本件登録第5372644号商標(以下「本件商標」という。)は、「とっておき」の文字を横書きしてなり、平成22年4月14日に登録出願され、第3類「せっけん類,歯磨き,化粧品,香料類,つけづめ,つけまつ毛」を指定商品として、同年11月11日に登録査定、同年12月3日に設定登録されたものである。

2 登録異議の申立ての理由(要旨)

登録異議申立人(以下「申立人」という。)は、その申立ての理由を要旨以下のように述べ、証拠方法として、甲第1号証ないし甲第15号証を提出している。

(1)本件商標は、「とっておき」の文字からなるところ、該文字は、「いざという時のために、手をつけないでおいた大切な品物・手段」の意味を有する語である。

(2)しかるに、本件商標に係る指定商品を取り扱う業界においては、「初夏の美人化計画をサポートするとっておきコスメを発見!」、「乾燥する季節のとっておきスキンケア」、「暑い時期のとっておきスキンケア!」、「とにかく今日はまつげ命!という日のためのとっておきマスカラ」等の例にみられるように、「とっておき」の語が、「いざという時のための大切な商品」等を意味する語として広く使用されているものであることから、本件商標をその指定商品に使用しても、何人にも「とっておき印」の商品とは認識されないものである。

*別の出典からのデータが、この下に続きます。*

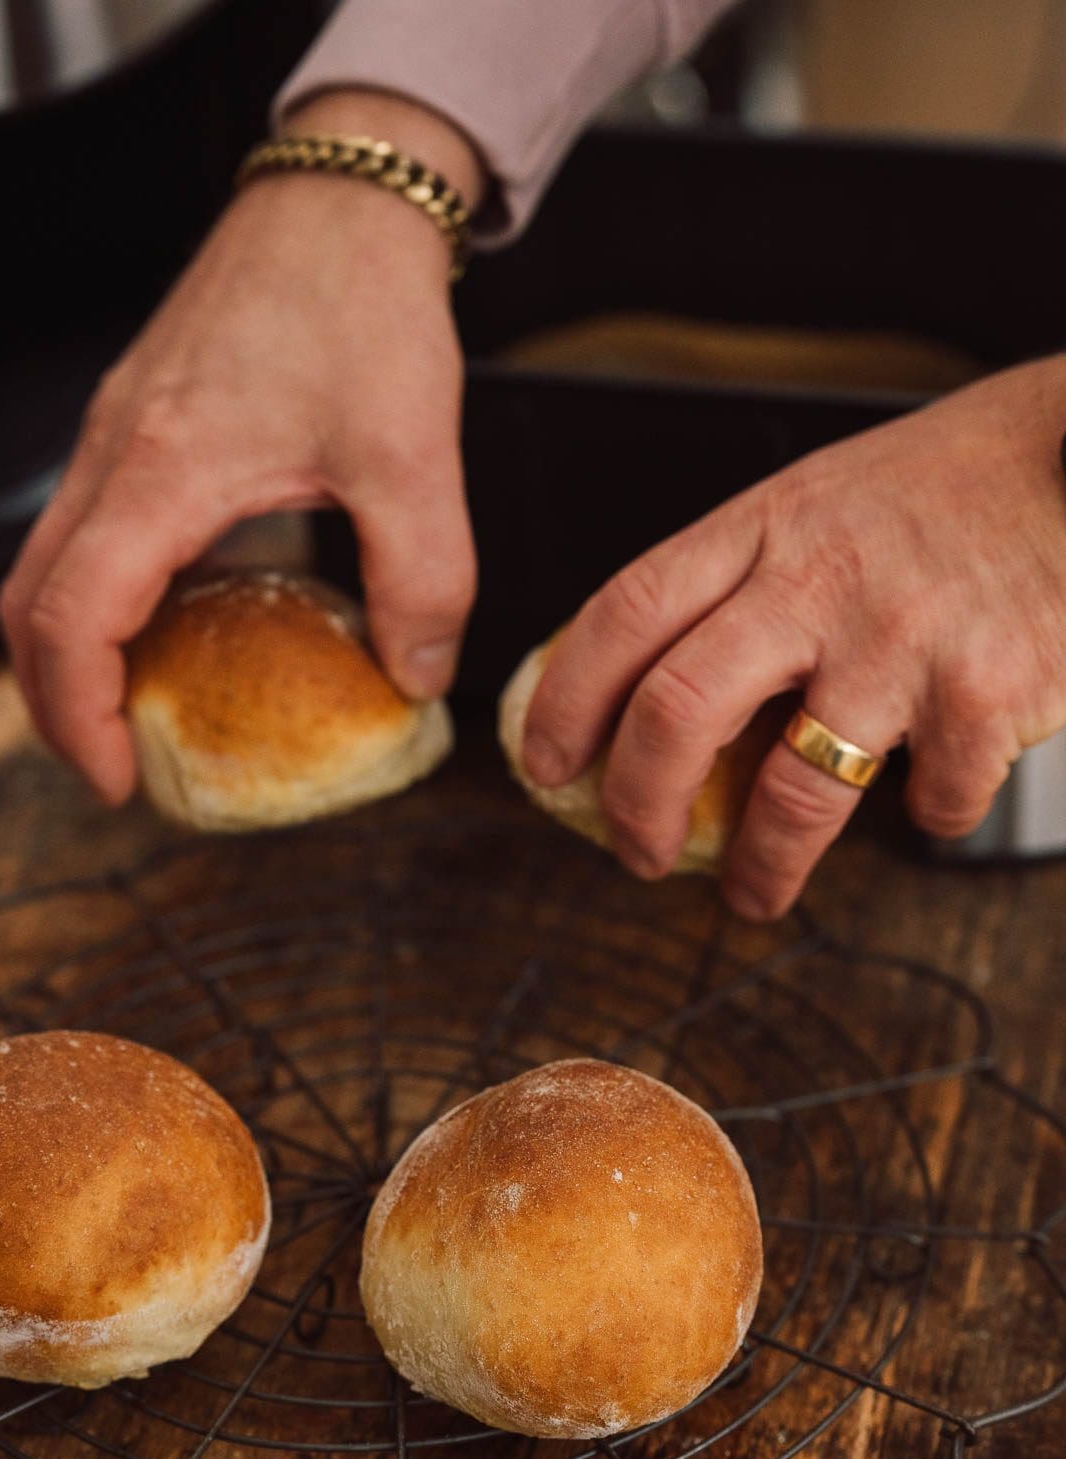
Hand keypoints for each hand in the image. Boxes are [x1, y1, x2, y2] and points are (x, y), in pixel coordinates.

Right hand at [0, 90, 483, 803]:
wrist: (343, 198)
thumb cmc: (364, 305)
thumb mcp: (416, 457)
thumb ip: (425, 582)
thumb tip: (415, 679)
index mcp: (162, 470)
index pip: (71, 619)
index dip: (78, 717)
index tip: (119, 780)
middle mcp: (115, 452)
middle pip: (27, 605)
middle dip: (54, 703)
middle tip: (116, 766)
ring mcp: (116, 433)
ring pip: (45, 566)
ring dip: (70, 652)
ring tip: (133, 713)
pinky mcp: (139, 422)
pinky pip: (85, 530)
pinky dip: (101, 598)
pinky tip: (170, 627)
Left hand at [521, 356, 1065, 917]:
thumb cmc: (952, 488)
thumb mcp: (823, 502)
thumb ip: (744, 583)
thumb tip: (656, 694)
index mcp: (766, 525)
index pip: (625, 614)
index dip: (567, 700)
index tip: (545, 764)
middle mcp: (821, 580)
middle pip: (677, 712)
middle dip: (637, 805)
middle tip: (634, 852)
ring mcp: (902, 640)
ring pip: (791, 793)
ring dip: (760, 869)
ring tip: (751, 897)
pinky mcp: (985, 696)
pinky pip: (930, 805)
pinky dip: (926, 819)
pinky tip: (931, 798)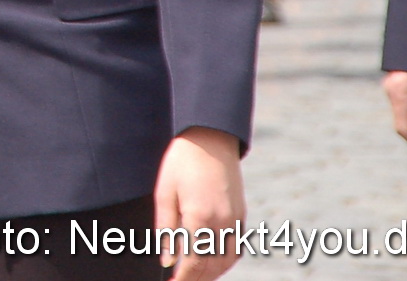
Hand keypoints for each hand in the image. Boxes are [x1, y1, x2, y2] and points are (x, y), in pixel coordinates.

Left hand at [153, 127, 244, 279]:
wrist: (211, 139)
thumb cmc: (181, 163)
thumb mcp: (164, 193)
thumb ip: (165, 229)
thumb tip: (165, 261)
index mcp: (200, 217)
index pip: (192, 263)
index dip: (181, 279)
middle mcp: (222, 223)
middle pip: (211, 267)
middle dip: (195, 280)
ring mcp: (235, 220)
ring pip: (226, 261)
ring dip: (210, 274)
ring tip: (192, 277)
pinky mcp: (241, 215)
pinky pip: (236, 249)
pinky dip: (224, 262)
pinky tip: (211, 264)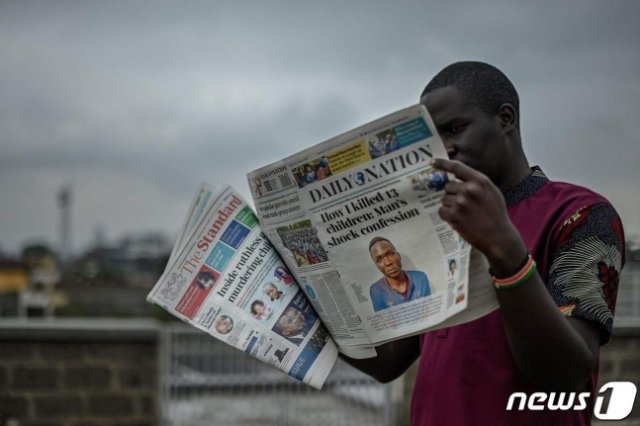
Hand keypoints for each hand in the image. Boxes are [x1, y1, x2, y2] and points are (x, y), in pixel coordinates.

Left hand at [431, 158, 526, 274]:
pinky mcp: (453, 216)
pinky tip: (459, 219)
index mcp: (480, 181)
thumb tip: (456, 172)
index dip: (442, 163)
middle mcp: (469, 190)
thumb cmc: (495, 213)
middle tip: (465, 204)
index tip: (431, 162)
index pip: (457, 167)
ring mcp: (460, 203)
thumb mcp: (492, 191)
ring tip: (464, 213)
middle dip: (453, 194)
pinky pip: (442, 211)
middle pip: (448, 186)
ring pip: (444, 199)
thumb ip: (475, 180)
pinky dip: (447, 215)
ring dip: (451, 205)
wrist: (498, 236)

(3)したがって、本件商標をその指定商品に使用するときは、需要者が何人かの業務に係る商品であることを認識することができない商標であるから、本件商標は、商標法第3条第1項第6号に該当するものである。

3 当審の判断

本件商標は、前記1のとおり、「とっておき」の文字を横書きしてなるところ、該文字は、「後日の用意にと大切にしまっておくこと。また、そのもの。」(「広辞苑第六版」、株式会社岩波書店発行)の意味を有する語であり、通常、助詞の「の」を伴って「とっておきの○○」(「○○」の部分は名詞)のように用いられているものである。

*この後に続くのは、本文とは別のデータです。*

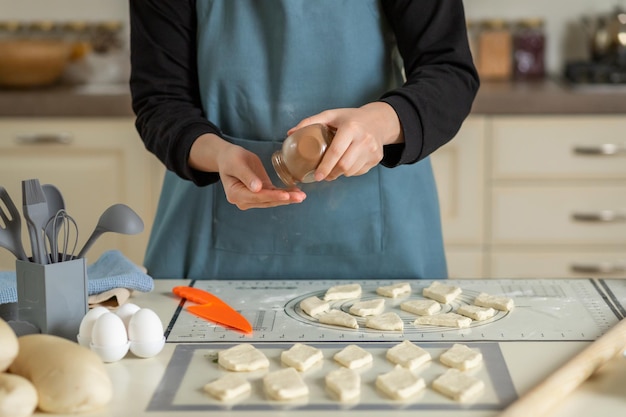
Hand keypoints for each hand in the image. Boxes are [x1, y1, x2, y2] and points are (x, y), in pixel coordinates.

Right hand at [189, 134, 305, 209]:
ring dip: (287, 198)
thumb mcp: (236, 163)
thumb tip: (257, 189)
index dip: (272, 196)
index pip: (257, 197)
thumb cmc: (230, 158)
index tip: (285, 195)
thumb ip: (247, 176)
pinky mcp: (260, 193)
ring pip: (272, 200)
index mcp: (235, 194)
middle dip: (284, 199)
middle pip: (267, 201)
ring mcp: (252, 198)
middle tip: (300, 197)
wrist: (228, 157)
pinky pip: (273, 195)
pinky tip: (296, 192)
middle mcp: (243, 200)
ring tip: (301, 196)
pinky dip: (285, 194)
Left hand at [288, 102, 403, 180]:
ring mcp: (373, 150)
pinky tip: (348, 163)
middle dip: (331, 174)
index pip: (336, 152)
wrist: (378, 121)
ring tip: (334, 168)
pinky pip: (360, 172)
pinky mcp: (377, 158)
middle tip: (323, 176)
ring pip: (351, 171)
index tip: (317, 176)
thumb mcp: (331, 115)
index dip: (325, 166)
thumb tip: (290, 133)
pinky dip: (351, 171)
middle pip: (344, 166)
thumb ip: (310, 122)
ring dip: (340, 173)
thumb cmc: (350, 118)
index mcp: (351, 127)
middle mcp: (364, 139)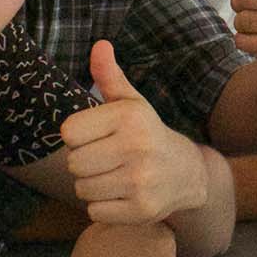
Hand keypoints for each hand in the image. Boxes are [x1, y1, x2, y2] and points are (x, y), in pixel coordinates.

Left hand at [64, 42, 209, 223]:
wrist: (188, 173)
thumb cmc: (148, 134)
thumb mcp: (131, 103)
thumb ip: (109, 76)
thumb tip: (100, 45)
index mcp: (129, 117)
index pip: (68, 133)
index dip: (79, 136)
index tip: (98, 136)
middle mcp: (136, 147)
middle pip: (74, 164)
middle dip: (85, 163)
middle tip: (107, 159)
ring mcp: (140, 181)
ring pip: (82, 190)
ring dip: (93, 186)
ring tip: (114, 176)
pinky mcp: (141, 210)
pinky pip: (95, 211)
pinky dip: (103, 207)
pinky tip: (122, 195)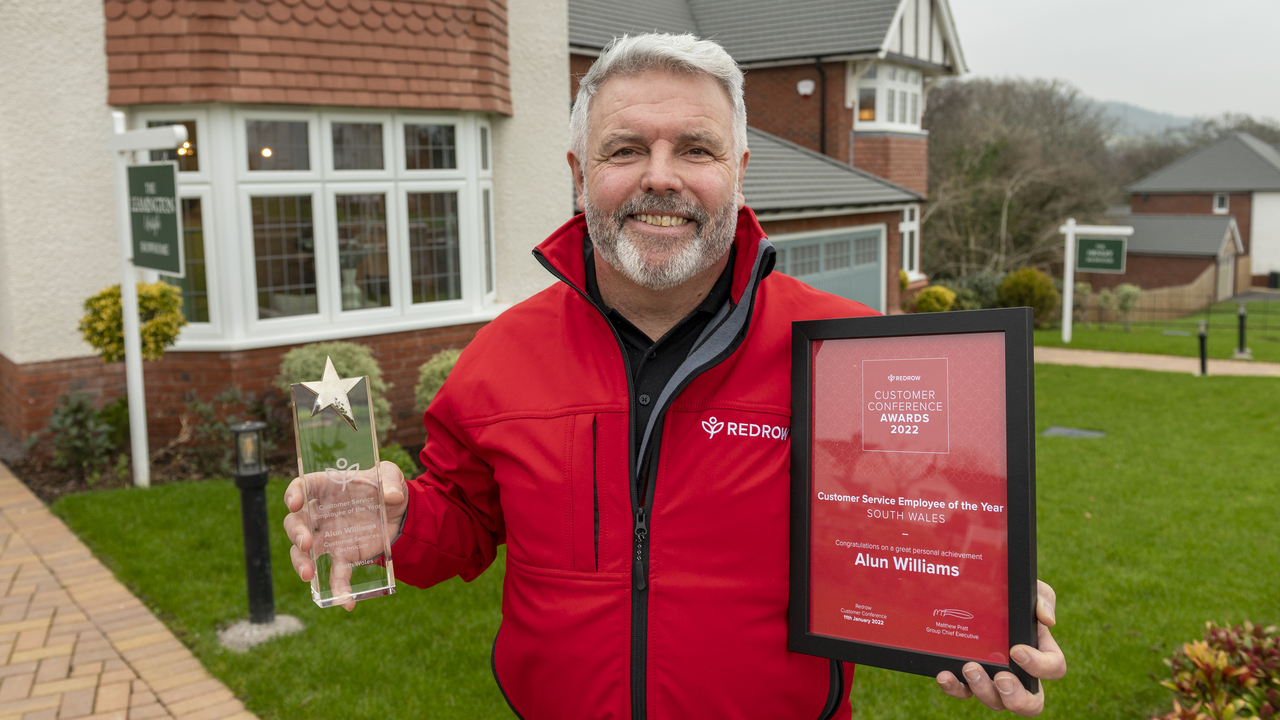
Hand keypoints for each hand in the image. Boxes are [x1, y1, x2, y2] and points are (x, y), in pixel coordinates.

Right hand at [283, 460, 407, 610]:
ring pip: (304, 552)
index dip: (294, 493)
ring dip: (301, 563)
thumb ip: (392, 482)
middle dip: (296, 533)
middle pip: (297, 522)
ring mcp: (329, 537)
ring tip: (308, 575)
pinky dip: (338, 589)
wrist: (399, 513)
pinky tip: (345, 601)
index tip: (294, 503)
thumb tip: (393, 496)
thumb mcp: (391, 475)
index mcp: (328, 487)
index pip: (303, 486)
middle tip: (305, 544)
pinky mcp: (343, 556)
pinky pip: (335, 574)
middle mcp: (322, 513)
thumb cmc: (387, 487)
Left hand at [935, 580, 1065, 715]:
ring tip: (970, 667)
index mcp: (1039, 652)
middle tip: (1001, 678)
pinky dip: (954, 688)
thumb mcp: (1030, 589)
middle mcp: (1019, 672)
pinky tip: (944, 675)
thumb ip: (1043, 598)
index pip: (1053, 668)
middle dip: (1016, 698)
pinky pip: (963, 692)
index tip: (1017, 650)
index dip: (1040, 666)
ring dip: (983, 690)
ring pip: (994, 700)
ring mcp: (992, 678)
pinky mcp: (967, 677)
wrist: (977, 587)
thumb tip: (1047, 619)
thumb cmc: (1011, 593)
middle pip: (1029, 702)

また、申立人の提出に係る証拠のうち、本件商標の登録査定日(平成22年11月11日)前に係るものであることが確認できるものは、その半数程度にとどまり、かつ、これらをみても、「初夏の美人化計画をサポートするとっておきコスメを発見!」(甲第1号証)、「暑い時期のとっておきマスカラ」(甲第3号証)及び「とにかく今日はまつげ命!という日のためのとっておきマスカラ」(甲第4号証)のように記述的な語句において用いられている事例や「とっておきの入浴剤」(甲第13号証)のように助詞を伴う通常の用法としての事例がほとんどであることから、この程度の証拠をもってしては、「とっておき」の文字が、本件商標の登録査定時において、その指定商品について、取引上普通に使用されていたとは認められないものである。

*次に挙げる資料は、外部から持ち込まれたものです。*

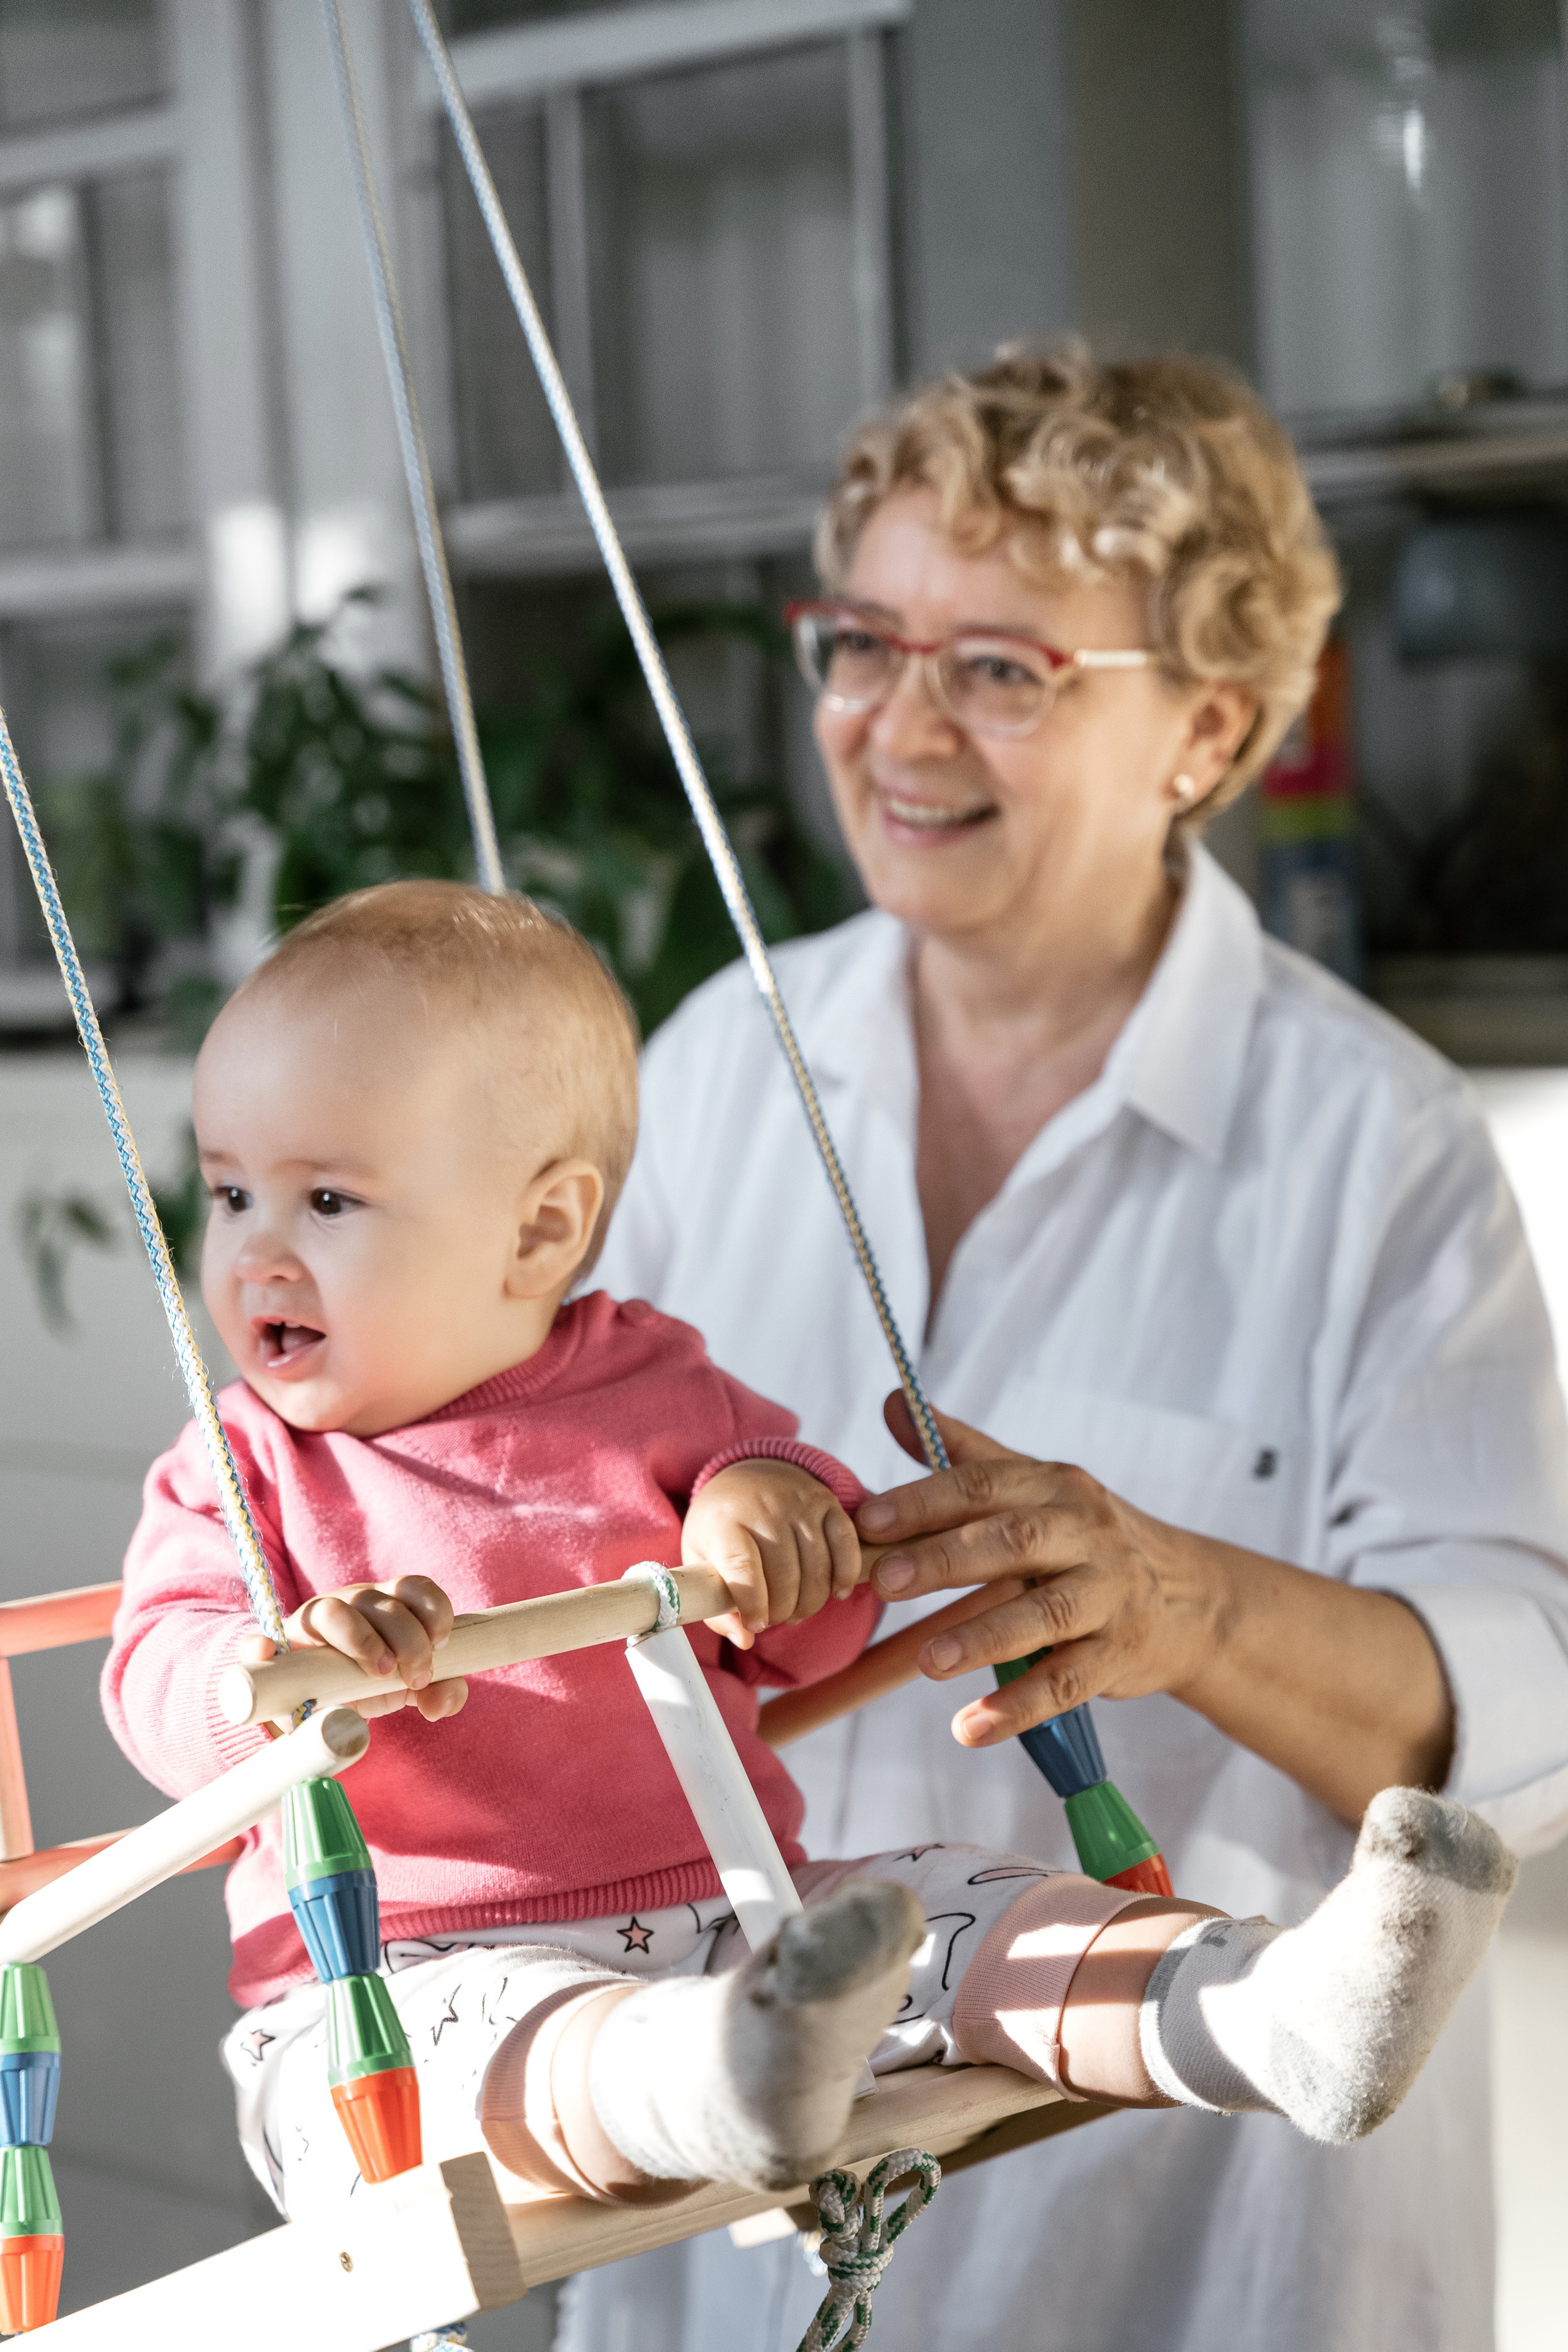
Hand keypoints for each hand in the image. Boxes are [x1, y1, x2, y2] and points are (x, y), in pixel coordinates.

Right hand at [236, 1574, 468, 1723]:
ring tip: (379, 1672)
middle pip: (380, 1602)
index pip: (412, 1587)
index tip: (442, 1643)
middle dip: (407, 1638)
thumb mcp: (405, 1687)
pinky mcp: (273, 1649)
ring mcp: (310, 1623)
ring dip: (360, 1638)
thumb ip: (437, 1692)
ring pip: (332, 1611)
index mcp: (385, 1606)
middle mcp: (349, 1604)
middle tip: (415, 1677)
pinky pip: (261, 1641)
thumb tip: (442, 1702)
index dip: (433, 1609)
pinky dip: (261, 1646)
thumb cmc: (366, 1682)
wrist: (314, 1701)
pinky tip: (264, 1653)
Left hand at [683, 1461, 861, 1649]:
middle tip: (775, 1618)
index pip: (742, 1566)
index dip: (752, 1603)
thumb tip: (745, 1640)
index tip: (756, 1625)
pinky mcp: (827, 1502)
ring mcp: (799, 1503)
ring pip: (817, 1567)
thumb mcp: (700, 1559)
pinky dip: (845, 1575)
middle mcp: (764, 1507)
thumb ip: (714, 1604)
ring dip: (810, 1602)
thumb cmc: (721, 1527)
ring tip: (796, 1610)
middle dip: (782, 1611)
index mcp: (724, 1521)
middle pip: (785, 1575)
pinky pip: (846, 1545)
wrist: (747, 1477)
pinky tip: (836, 1592)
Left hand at [855, 1394, 1218, 1747]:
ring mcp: (1107, 1596)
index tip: (870, 1518)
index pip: (985, 1485)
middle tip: (885, 1580)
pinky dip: (1019, 1707)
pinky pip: (1067, 1682)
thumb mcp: (1035, 1486)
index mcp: (1055, 1487)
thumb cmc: (1086, 1537)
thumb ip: (963, 1451)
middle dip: (947, 1558)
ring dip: (983, 1638)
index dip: (926, 1499)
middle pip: (1014, 1541)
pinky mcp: (1118, 1654)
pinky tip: (970, 1727)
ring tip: (928, 1661)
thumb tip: (894, 1404)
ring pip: (1044, 1615)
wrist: (1190, 1597)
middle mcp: (1085, 1534)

してみれば、本件商標は、自他商品の識別標識としての機能を果たし得るものであって、需要者が何人かの業務に係る商品であることを認識することができない商標とはいえないものである。

したがって、本件商標の登録は、商標法第3条第1項第6号に違反してされたものではないから、同法第43条の3第4項の規定に基づき、維持すべきものである。

よって、結論のとおり決定する。